Judge Hisham Bastawisi Suffers Major Heart Attack
Wednesday, May 17,2006 00:00
By Mohammed Abbas, Reuters

One of the judges at the center of a conflict between the Egyptian judiciary and the government had a heart attack on Wednesday, throwing into doubt the future of disciplinary proceedings against him.

In the Nile Delta town of Shibin el-Kom, police fired teargas to disperse protesters who gathered at the law courts in solidarity with the two judges and with a campaign for judicial independence from the executive, opposition leaders said.

Judges Club President Zakaria Abdel Aziz said judge Hesham Bastawisi was in serious condition in hospital after the heart attack at 3 a.m. Rights groups called on the authorities to postpone a disciplinary hearing set for Thursday.

"They gave him seven electric shocks ... Of course he cannot go on trial tomorrow," Abdel Aziz told Reuters.

Bastawisi and fellow judge Mahmoud Mekky face accusations of damaging the reputation of the judiciary by making remarks on satellite television about election abuses last year.

Opposition and civil rights groups have mobilised in support of the two judges, whose case is seen as part of the wider conflict which started last year over judicial independence.

Egyptian police have started to take a tougher line against protests in solidarity with the judges, drawing criticism from the United States and the European Union.

Opposition member of parliament Talaat Sadat, a nephew of late President Anwar Sadat, told parliament that police teargassed lawyers protesting on Wednesday in support of the judges in Shibin el-Kom, his home district.

Hamdi Hassan, spokesman for the Muslim Brotherhood group in parliament, said 4,000 people took part in the Shibin el-Kom protests and police fired rubber bullets at them. Some of the protesters were detained, he added. A government minister said he had no information about the incident.

PUBLIC SUPPORT

Abdel Aziz said Mekky would not go to the hearing on Thursday alone. Judicial sources said Bastawisi would send a medical note to the disciplinary council, which would then decide whether to postpone the process.

"Of course it will affect the trial... The trial has to be postponed," Helmy Kaaoud of rights group Sawasia said.

"The heart attack is of course (due to) one of the psychological pressures on him," Kaaoud added.

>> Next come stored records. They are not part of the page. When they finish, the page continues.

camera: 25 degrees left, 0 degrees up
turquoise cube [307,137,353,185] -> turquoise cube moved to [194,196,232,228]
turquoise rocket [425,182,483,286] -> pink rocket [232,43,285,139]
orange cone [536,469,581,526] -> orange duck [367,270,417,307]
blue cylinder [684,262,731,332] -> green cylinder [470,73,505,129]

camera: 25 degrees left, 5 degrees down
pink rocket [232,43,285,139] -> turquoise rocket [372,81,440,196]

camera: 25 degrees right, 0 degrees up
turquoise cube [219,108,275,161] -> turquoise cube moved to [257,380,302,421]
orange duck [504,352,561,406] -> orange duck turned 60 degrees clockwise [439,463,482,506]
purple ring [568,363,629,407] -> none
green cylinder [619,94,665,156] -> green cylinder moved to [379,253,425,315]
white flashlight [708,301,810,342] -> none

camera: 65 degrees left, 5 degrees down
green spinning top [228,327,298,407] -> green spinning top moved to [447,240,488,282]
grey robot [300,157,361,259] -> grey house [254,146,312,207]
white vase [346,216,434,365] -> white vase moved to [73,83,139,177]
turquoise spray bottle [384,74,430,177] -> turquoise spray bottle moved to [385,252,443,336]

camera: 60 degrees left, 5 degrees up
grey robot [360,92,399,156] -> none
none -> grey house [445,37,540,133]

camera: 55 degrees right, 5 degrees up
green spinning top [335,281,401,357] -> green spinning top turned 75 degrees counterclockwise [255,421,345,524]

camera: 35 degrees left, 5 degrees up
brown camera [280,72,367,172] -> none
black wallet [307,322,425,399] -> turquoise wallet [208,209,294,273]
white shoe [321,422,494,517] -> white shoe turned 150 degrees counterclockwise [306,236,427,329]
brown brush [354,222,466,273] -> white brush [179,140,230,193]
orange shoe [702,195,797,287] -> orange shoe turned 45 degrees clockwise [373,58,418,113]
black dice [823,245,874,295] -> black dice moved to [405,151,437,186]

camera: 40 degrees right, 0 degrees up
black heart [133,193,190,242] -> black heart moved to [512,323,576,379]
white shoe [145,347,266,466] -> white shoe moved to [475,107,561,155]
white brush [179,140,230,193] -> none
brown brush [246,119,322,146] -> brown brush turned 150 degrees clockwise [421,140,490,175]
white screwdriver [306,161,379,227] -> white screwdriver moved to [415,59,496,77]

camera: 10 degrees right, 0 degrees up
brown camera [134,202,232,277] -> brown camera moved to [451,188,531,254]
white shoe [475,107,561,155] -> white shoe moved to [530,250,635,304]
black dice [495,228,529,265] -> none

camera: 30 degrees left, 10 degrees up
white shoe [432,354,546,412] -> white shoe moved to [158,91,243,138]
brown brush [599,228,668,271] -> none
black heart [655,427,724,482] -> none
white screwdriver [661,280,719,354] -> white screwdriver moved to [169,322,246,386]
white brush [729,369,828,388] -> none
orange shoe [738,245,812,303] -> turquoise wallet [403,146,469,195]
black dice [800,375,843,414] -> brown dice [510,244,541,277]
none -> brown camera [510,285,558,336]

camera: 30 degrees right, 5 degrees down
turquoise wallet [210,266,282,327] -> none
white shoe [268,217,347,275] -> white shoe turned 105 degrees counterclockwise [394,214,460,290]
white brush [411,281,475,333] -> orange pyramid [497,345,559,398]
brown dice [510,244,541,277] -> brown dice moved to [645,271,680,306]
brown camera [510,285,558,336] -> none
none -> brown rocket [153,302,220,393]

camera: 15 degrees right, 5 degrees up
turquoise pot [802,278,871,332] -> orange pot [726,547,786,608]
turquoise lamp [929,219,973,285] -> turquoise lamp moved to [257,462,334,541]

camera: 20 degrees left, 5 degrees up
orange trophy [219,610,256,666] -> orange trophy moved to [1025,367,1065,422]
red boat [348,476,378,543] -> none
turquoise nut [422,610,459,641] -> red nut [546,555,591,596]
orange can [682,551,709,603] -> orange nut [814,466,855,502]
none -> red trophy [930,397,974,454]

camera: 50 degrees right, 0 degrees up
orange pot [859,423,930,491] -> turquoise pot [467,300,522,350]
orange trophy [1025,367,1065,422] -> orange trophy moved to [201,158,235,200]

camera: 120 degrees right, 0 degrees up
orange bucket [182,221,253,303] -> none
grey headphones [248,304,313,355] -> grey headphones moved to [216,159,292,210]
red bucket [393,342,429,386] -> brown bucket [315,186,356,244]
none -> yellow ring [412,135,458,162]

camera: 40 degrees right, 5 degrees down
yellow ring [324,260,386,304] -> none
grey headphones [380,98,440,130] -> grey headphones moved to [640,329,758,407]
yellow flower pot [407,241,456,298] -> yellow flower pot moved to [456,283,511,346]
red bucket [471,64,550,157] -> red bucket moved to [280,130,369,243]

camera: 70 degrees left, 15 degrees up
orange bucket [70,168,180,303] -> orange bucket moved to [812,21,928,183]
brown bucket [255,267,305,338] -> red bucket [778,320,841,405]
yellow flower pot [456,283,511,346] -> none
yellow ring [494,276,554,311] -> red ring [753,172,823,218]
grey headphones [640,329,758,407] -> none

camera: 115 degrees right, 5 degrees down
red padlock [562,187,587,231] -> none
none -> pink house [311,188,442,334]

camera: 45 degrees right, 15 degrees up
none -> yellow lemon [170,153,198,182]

Analysts say the judges have won public support because their opposition to election fraud is seen as a rare example of the Egyptian elite taking a stand on principle.

The judges also have the support of the Muslim Brotherhood, Egypt’s strongest opposition group, who along with other opposition politicians walked out of parliament in protest at a ban on discussing the judiciary and protest violence last week.

The speaker of parliament, Fathi Sorour, rejected on Wednesday another request for a debate on the judges, on the grounds that the house could not discuss the judiciary.

Security forces beat and detained activists and assaulted journalists at protests in support of the judges last Thursday.

Activists and Egyptian security forces had been heading for another showdown this Thursday, with activists planning protests despite warnings from the police and the Interior Ministry that any demonstrations or public gatherings would be illegal.

Activists said rare pre-demonstration warnings usually herald a more severe response from police.